Au sein de son ouvrage « Pour un humanisme numérique », MiladDoueihi cite Claude Lévi-Strauss qui distinguait dans l’histoire trois humanismes successifs en Occident: « l’humanisme aristocratique de la Renaissance, ancré dans la découverte des textes de l’Antiquité classique ; l’humanisme bourgeois de l’exotisme, associé à la découverte des cultures de l’Orient et de l’Extrême-Orient ; enfin, l’humanisme démocratique du xxe siècle, celui de l’anthropologue, qui fait appel à la totalité des activités des sociétés humaines. ». Il note qu’a chaque fois l’émergence de ces 3 humanismes sont liés à de nouvelles découvertes, une évolution politique, mais aussi à une évolution des rapports au document culturel, des techniques de médiation et de communication, qui modifient les rapports avec la collectivité, et engendre une nouvelle éthique capable d’influencer les actions et comportements. Il analyse certaines mutations de nos repères qui contribuent à l’émergence d’un « quatrième humanisme numérique». Il analyse notamment l’émergence d une nouvelle sociabilité numérique avec le développement des réseaux sociaux « ce statut de figure et de métaphore […] afin de mieux saisir les dimensions culturelles mises en jeu par l’amitié numérique » (p58). l’évolution des rapports entre le savoir et le pouvoir avec le développement d’une économie de l’abondance de supports d’information et de communication, il interroge la question de l’imaginaire numérique et des nouveaux rapports à la mémoire, à l’Histoire (mémoire collective) et à l’identité (mémoire individuelle), il étudie aussi les nouveaux modèles de gestion de l’information, ou encore, il fait le constat que la culture numérique a été portée par la culture occidentale mais influence la planète entière, par conséquent « Comment, dans ce contexte, imaginer l’évolution de l’environnement numérique dans une autre perspective, selon des chemins qui ne seront plus exclusivement ceux de l’Occident, de ses concepts et de ses catégories ? » (p. 39).

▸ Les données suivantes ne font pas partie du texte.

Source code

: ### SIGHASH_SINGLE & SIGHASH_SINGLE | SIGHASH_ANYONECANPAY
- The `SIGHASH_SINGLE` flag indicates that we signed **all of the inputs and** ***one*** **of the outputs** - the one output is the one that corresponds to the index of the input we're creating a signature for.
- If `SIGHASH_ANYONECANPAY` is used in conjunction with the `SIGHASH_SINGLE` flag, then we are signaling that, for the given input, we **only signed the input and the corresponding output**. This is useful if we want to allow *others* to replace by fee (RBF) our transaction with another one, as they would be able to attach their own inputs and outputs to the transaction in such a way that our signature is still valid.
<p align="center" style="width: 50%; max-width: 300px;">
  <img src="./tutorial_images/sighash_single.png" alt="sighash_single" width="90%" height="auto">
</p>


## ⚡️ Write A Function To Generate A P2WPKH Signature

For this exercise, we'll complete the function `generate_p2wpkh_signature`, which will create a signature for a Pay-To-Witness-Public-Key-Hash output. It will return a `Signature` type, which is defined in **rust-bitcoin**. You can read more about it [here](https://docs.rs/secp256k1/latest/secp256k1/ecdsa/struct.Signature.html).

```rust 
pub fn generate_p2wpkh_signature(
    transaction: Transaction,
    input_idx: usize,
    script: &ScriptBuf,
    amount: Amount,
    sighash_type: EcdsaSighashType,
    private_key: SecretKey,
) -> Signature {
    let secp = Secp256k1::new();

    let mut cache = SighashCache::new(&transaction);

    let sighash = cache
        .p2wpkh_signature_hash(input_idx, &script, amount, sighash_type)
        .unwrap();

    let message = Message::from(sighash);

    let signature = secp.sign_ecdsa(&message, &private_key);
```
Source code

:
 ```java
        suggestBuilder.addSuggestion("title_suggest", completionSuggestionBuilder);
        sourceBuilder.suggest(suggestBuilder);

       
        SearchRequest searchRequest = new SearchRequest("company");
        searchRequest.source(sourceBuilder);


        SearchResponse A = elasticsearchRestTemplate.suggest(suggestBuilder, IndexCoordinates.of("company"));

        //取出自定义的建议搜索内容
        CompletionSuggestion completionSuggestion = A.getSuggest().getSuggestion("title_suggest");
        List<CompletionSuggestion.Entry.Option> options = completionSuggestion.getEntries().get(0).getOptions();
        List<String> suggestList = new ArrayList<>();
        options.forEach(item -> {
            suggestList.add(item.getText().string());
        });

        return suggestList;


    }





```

Le développement des technologies numériques et les avancées scientifiques ont engendré de profondes mutations sociétales, culturelles et économiques, avec de nouveaux rapports au savoir, à la culture, au pouvoir, à la démocratie et à l’espace publique, à l’espace-temps dans nos façons de communiquer et d’organiser nos activités. Elles voient l’émergence de nouvelles formes de liens sociaux, de rapport au corps, avec de nouveaux concepts tels que ceux de l’hydridation, de la virtualisation, de la modélisation et robotisation. Il faut donc interroger et analyser toutes ses mutations pour comprendre comment ces modèles et valeurs humanistes se sont transformés aujourd’hui ? Et comment les valoriser dans ce nouveau contexte avec ces nouvelles perspectives avec quelles politiques ? Quelles sont les divergences, les convergences et les incompatibilités entre humanisme et transhumanisme ? Un nouveau modèle n’est t-il pas à envisager comme celui de l’hyper-humanisme proposé par Hervé Fisher, prenant en compte aussi les nécessités de construire un modèle développement social durable et inscrit dans les problématiques environnementales actuelles.
(*) Encyclopédie Larousse.
(**) Pierre-André Taguieff ,« La philosophie dans le laboratoire », Le Monde, 15 juin 2007.
(***) Hervé Fisher, « L’hyperhumanisme contre le posthumanisme », L’Argument, vol. 6 no. 2 Printemps-été 2004.
(****) Jean-Paul Baquiast, Ce monde qui vient: sciences, matérialisme et posthumanisme au XXIe siècle, L’Harmattan, 2014.
(*****) MiladDoueihi, Pour un humanisme numérique, Seuil, 2011.